Diri sendiri, jelasnya, menjadi benteng terakhir untuk menghindari keluarga, atau lingkungan terdekat dari paparan radikalisme. Tidak mudah mempercayai sebuah informasi, dan selalu mengujinya, menjadi bagian penting dalam melawan hoaks, maupun paham radikal yang disebar melalui media sosial.
Ketua FKPT Kalteng DR Khairil Anwar mengungkapkan, kebiasaan masyarakat bermedia sosial hendaknya diimbangi dengan wawasan dan ilmu. Hal itu berguna untuk lebih mengkaji kembali informasi yang didapatkan, apakah bermanfaat atau tidak. Jika dirasakan tidak mendatangkan manfaat, sebaiknya tidak perlu diposting atau disebarluaskan.
“Penting rasanya bermedia sosial dengan memiliki wawasan dan ilmu.
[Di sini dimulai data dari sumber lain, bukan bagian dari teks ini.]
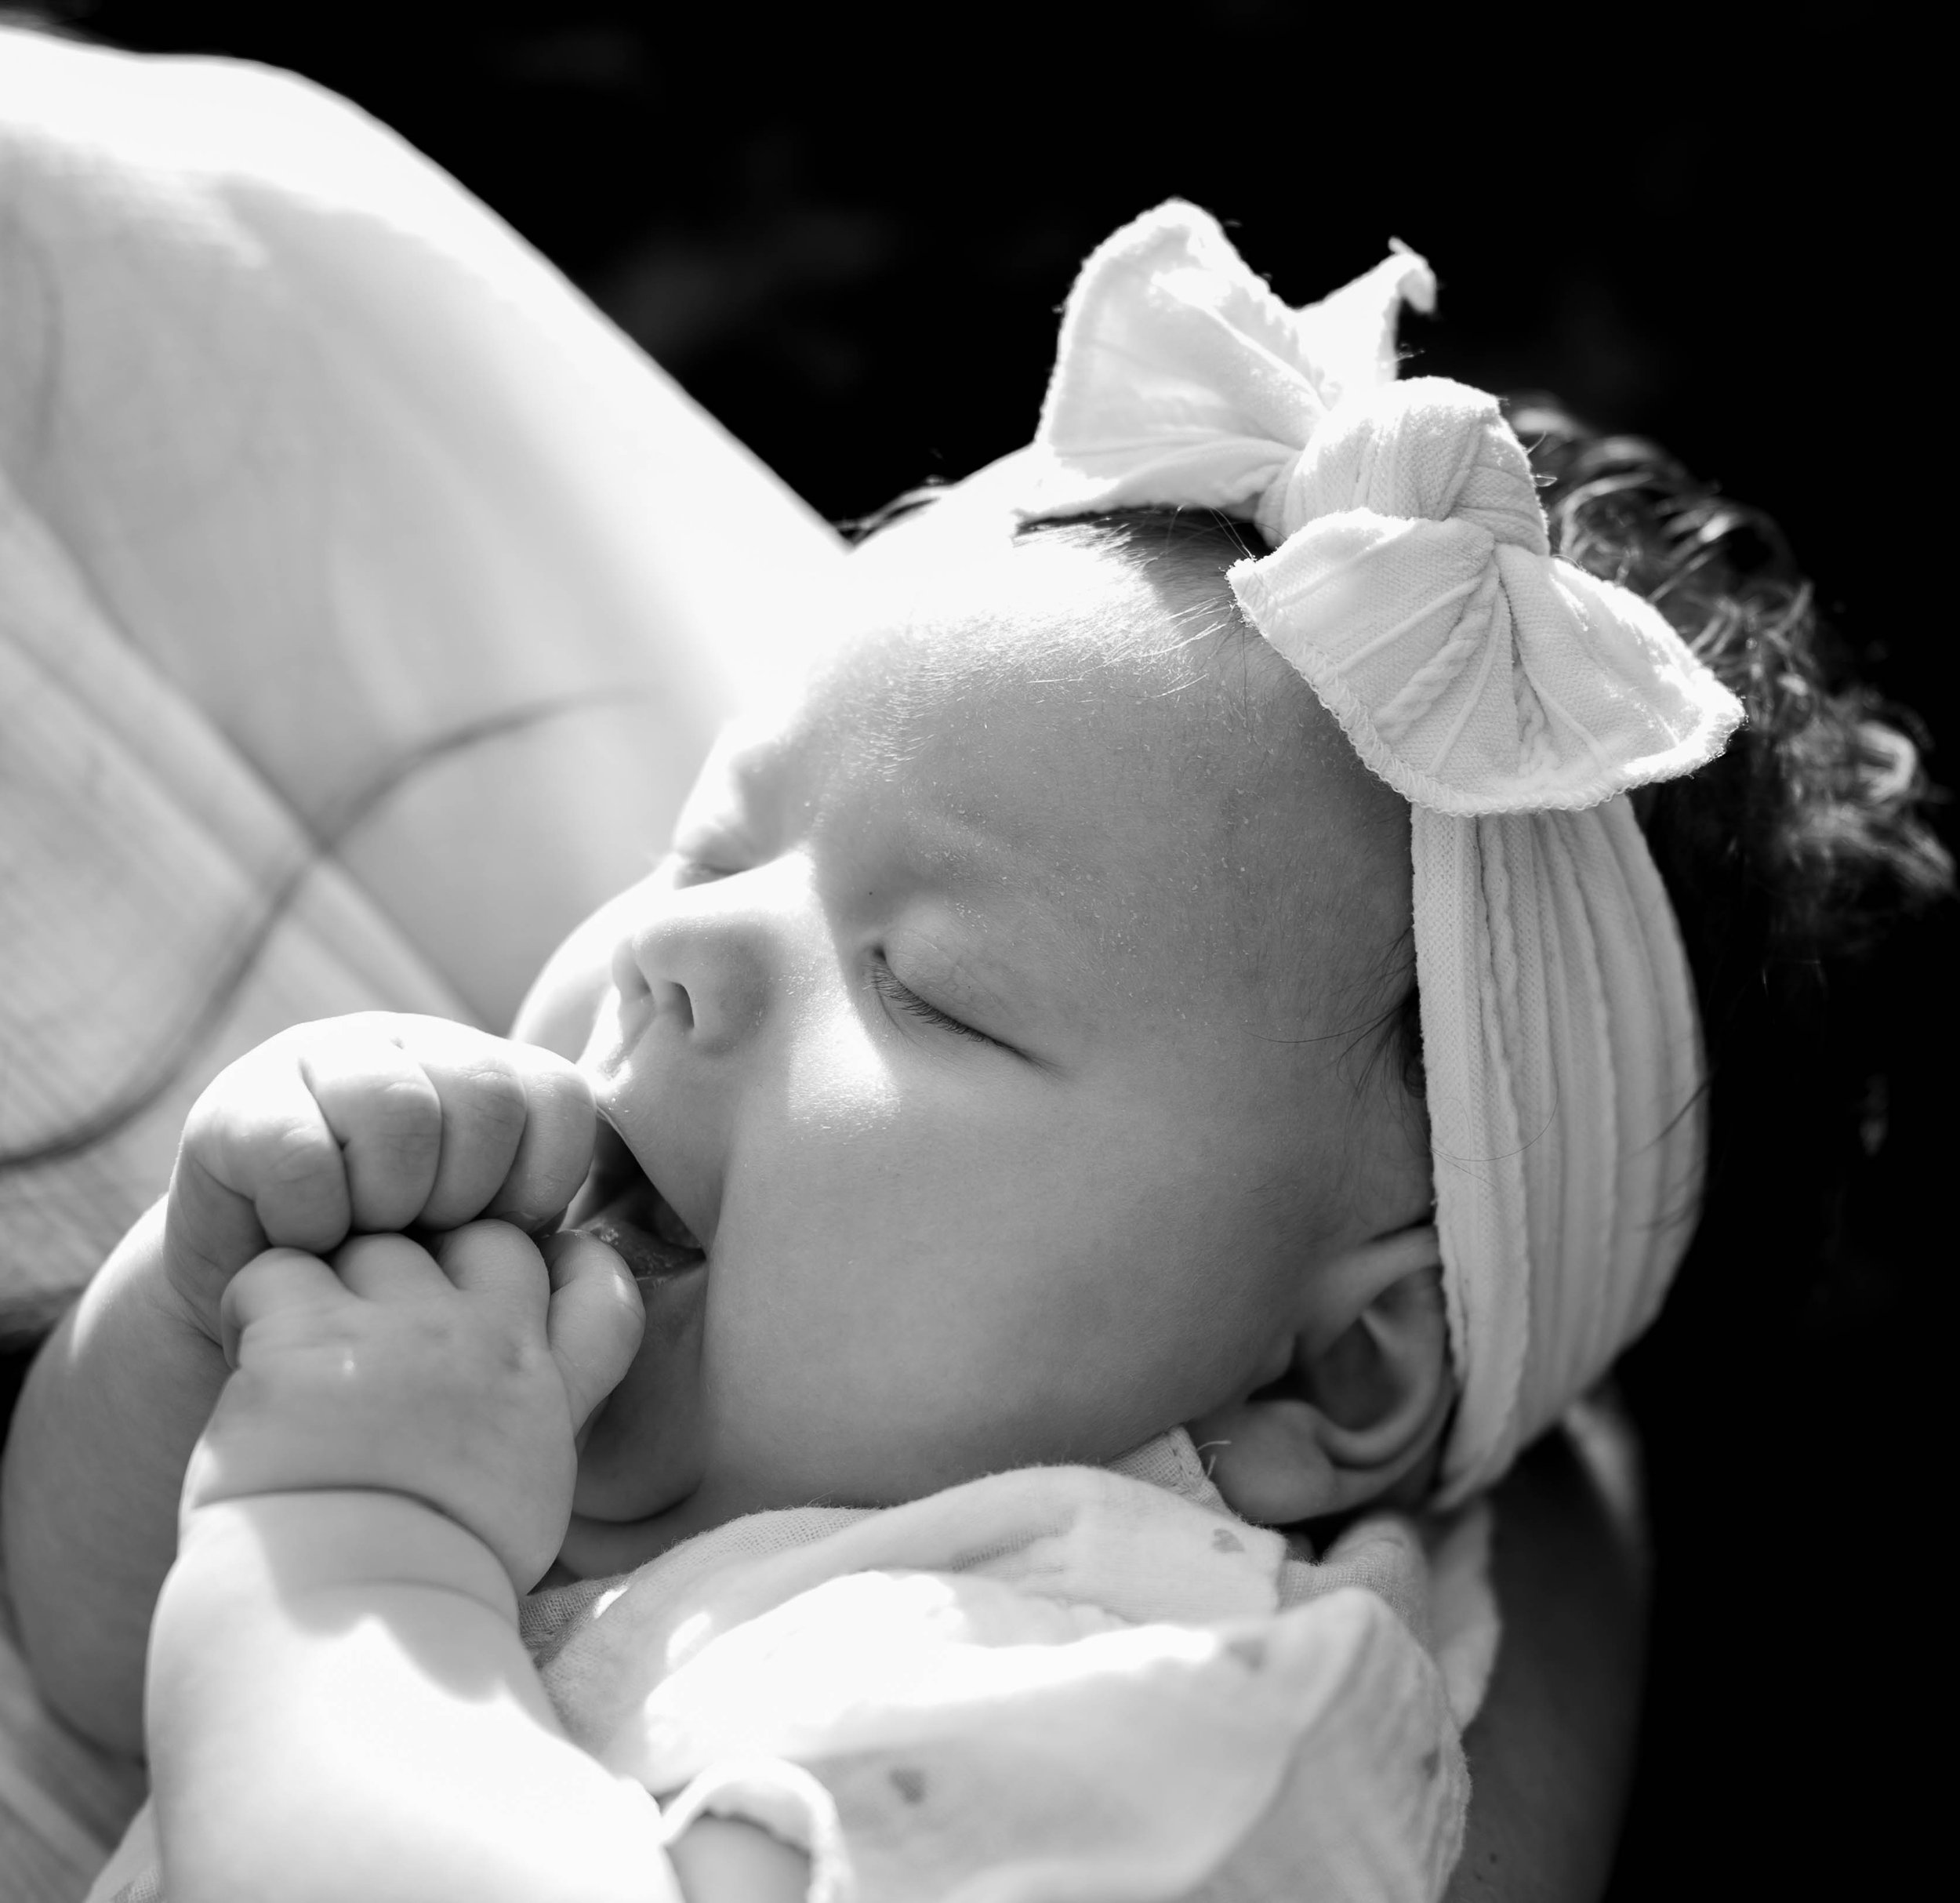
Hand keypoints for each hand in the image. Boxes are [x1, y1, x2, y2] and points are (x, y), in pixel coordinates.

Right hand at [163, 1014, 595, 1343]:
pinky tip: (305, 1244)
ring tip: (365, 1243)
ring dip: (389, 1205)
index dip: (539, 1185)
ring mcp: (321, 1059)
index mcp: (487, 1070)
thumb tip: (591, 1250)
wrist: (259, 1318)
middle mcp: (410, 1043)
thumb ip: (540, 1222)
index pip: (560, 1097)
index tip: (499, 1236)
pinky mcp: (235, 1105)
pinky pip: (301, 1155)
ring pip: (399, 1111)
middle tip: (425, 1243)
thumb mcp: (484, 1249)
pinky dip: (313, 1221)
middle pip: (487, 1096)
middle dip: (464, 1197)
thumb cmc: (395, 1286)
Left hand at [183, 1222, 643, 1588]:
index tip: (511, 1294)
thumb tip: (524, 1399)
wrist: (347, 1629)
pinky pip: (275, 1272)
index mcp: (544, 1391)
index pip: (598, 1283)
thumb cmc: (430, 1589)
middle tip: (382, 1323)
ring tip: (305, 1355)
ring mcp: (398, 1332)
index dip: (563, 1264)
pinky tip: (251, 1358)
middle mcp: (486, 1343)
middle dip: (435, 1260)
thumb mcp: (528, 1504)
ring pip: (374, 1244)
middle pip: (479, 1236)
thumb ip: (536, 1426)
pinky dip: (257, 1305)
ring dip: (338, 1284)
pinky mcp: (306, 1337)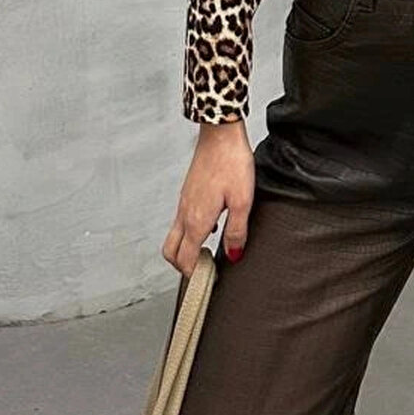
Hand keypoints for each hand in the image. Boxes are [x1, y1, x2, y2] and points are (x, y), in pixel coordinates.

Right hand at [163, 121, 254, 276]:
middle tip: (204, 270)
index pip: (184, 259)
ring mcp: (184, 202)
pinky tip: (212, 225)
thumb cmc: (232, 162)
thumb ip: (237, 231)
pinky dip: (190, 232)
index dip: (194, 275)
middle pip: (171, 252)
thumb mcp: (242, 200)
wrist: (220, 133)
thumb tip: (233, 255)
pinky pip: (182, 221)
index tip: (207, 281)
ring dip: (186, 249)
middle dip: (183, 267)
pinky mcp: (188, 192)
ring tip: (208, 252)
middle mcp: (185, 213)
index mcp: (196, 219)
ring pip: (174, 236)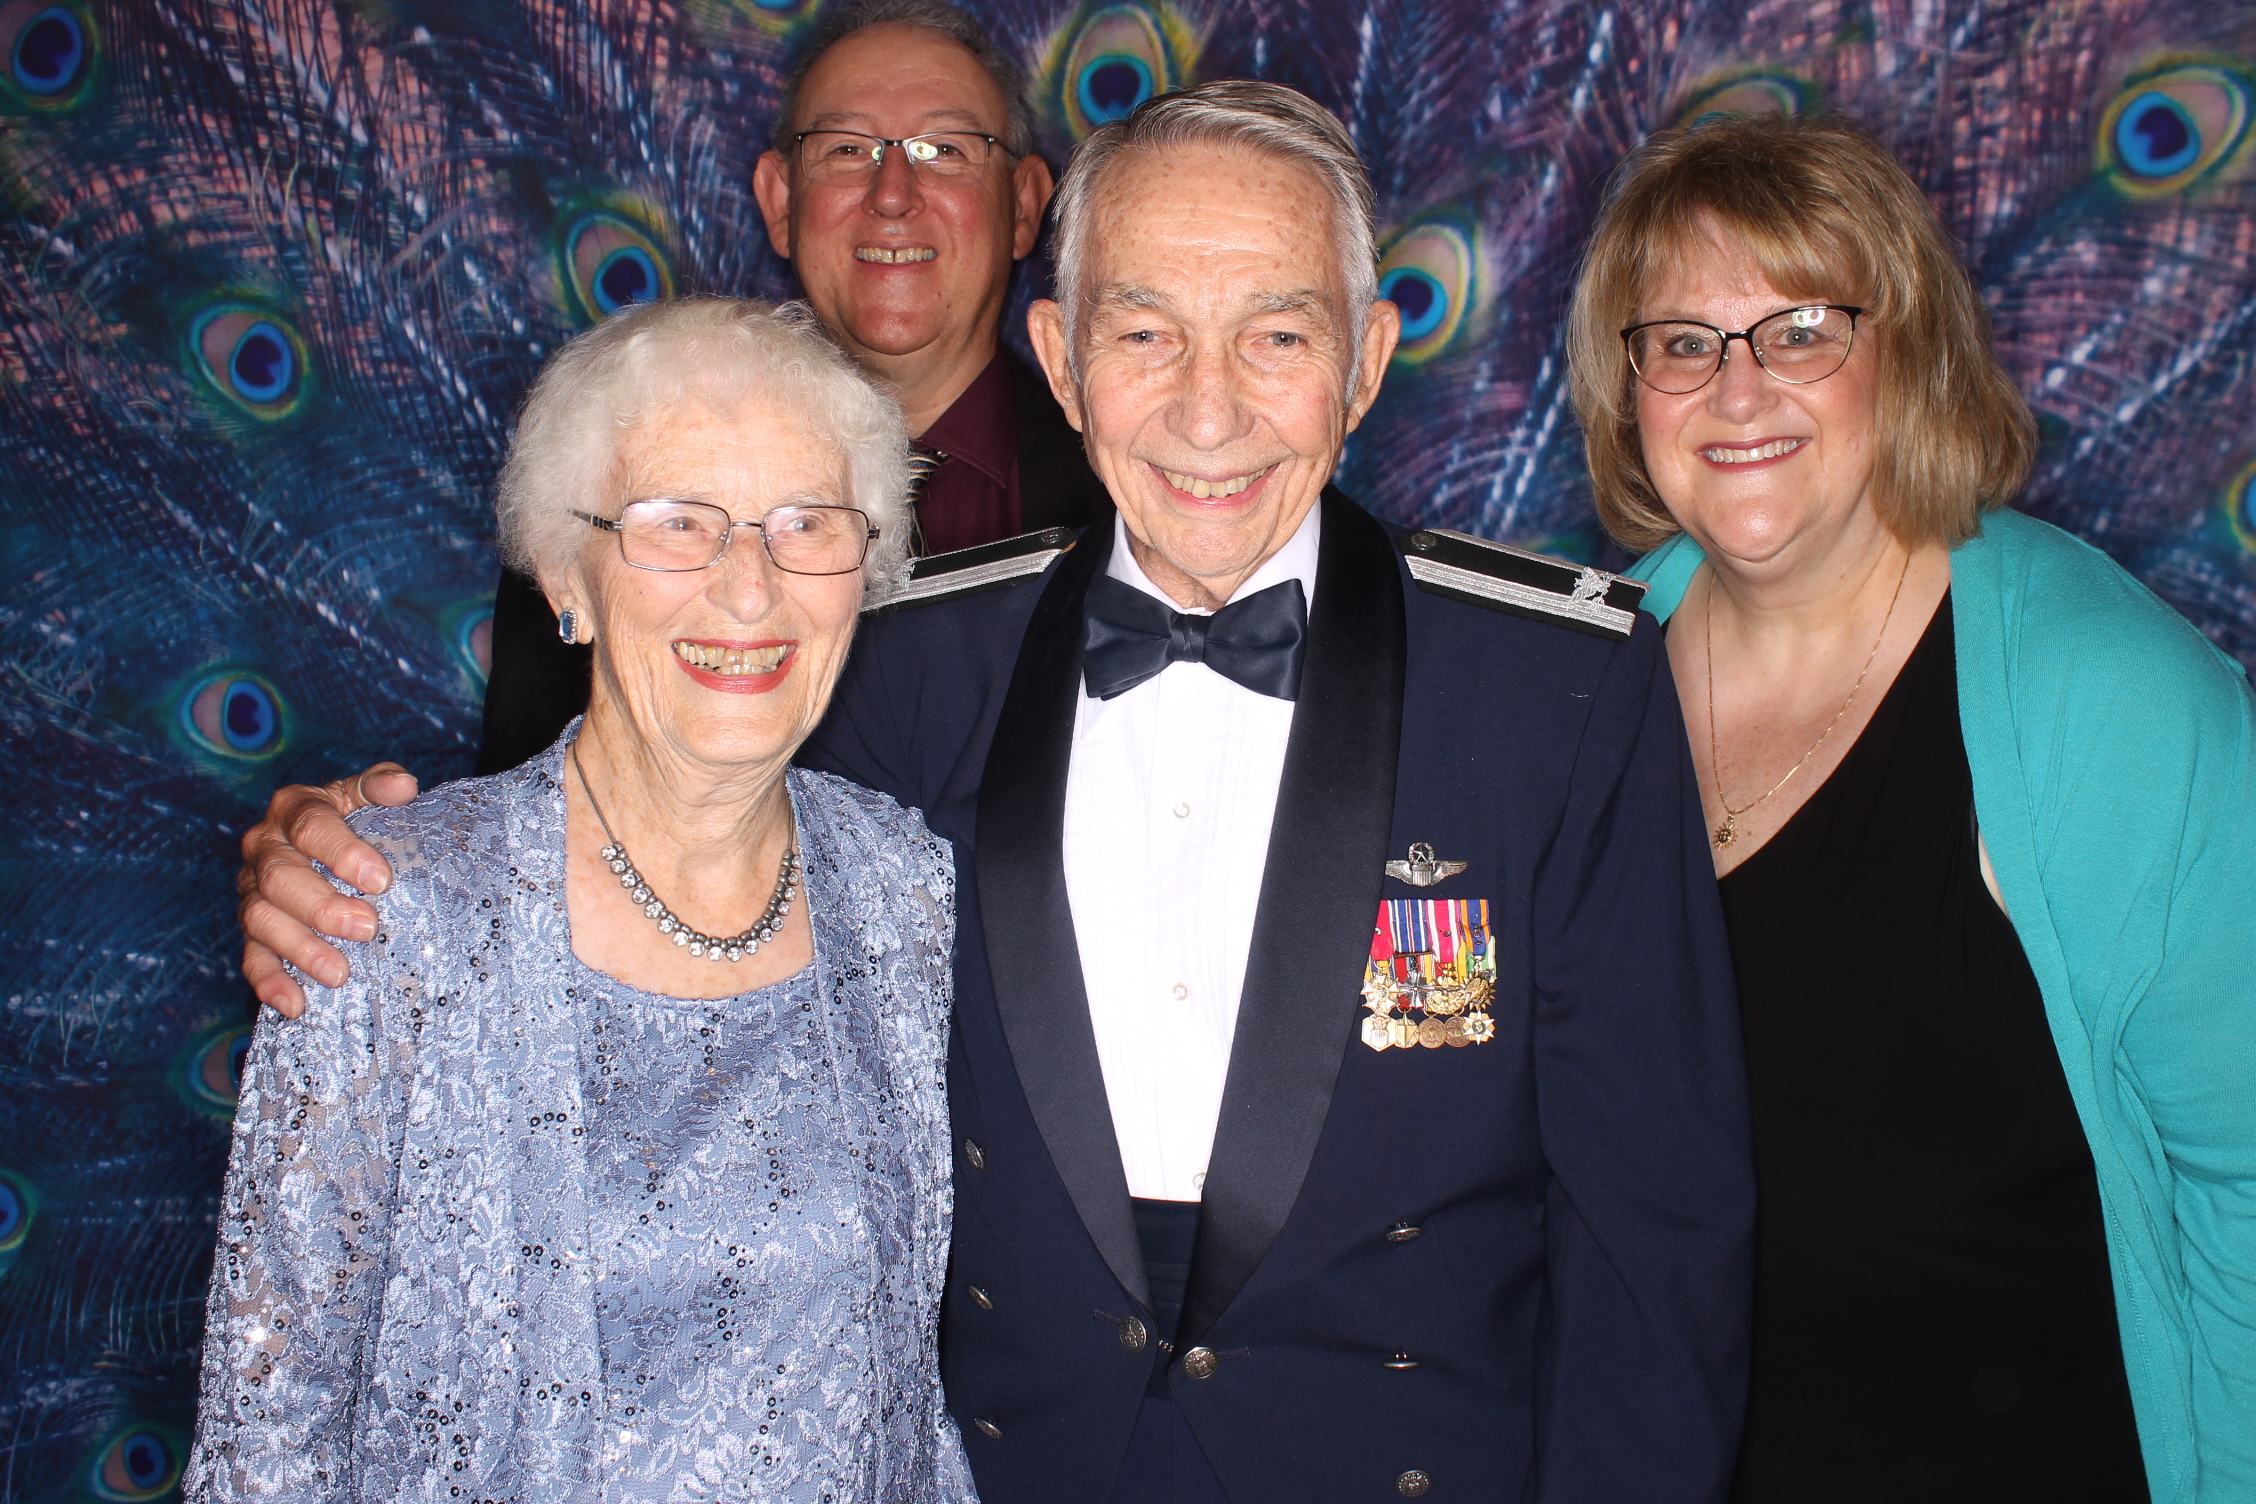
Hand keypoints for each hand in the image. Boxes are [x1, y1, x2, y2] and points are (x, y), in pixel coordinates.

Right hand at [238, 764, 418, 1016]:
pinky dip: (270, 982)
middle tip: (367, 927)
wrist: (322, 843)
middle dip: (323, 906)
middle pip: (279, 878)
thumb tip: (405, 787)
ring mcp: (251, 890)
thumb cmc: (353, 819)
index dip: (342, 852)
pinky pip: (251, 957)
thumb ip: (380, 787)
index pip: (310, 826)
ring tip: (340, 973)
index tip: (380, 880)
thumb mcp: (364, 797)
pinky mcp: (252, 930)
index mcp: (293, 808)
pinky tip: (297, 1004)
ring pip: (260, 920)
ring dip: (300, 948)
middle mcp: (263, 847)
Dengan wawasan dan ilmu, kita mampu memilah informasi yang nermanfaat,” tegas Khairil.
Ketua Majelis Ulama Indonesia Provinsi Kalteng itu mengingatkan, bahaya bermedia sosial tanpa memiliki wawasan dan ilmu. Karena akan rentan terpapar paham radikalisme yang mengancam keutuhan bangsa. Pengetahuan, dan wawasan menjadi benteng dalam menyaring setiap informasi yang didapatkan.
Ia mengingatkan masyarakat untuk tidak mudah percaya setiap informasi yang didapatkan melalui media sosial. Setiap informasi hendaknya ditelusuri kebenarannya. Jangan sampai, akibat keteledoran pengguna media sosial, justru menjadi corong dari gerakan radikalisme.
“Kita harus mewaspadai setiap informasi yang disebarkan. Bisa jadi informasi tersebut, justru menjerumuskan kita dalam gerakan radikalisme,” tegas Rektor Institut Agama Islam Negeri (IAIN) Palangka Raya itu.(RAG).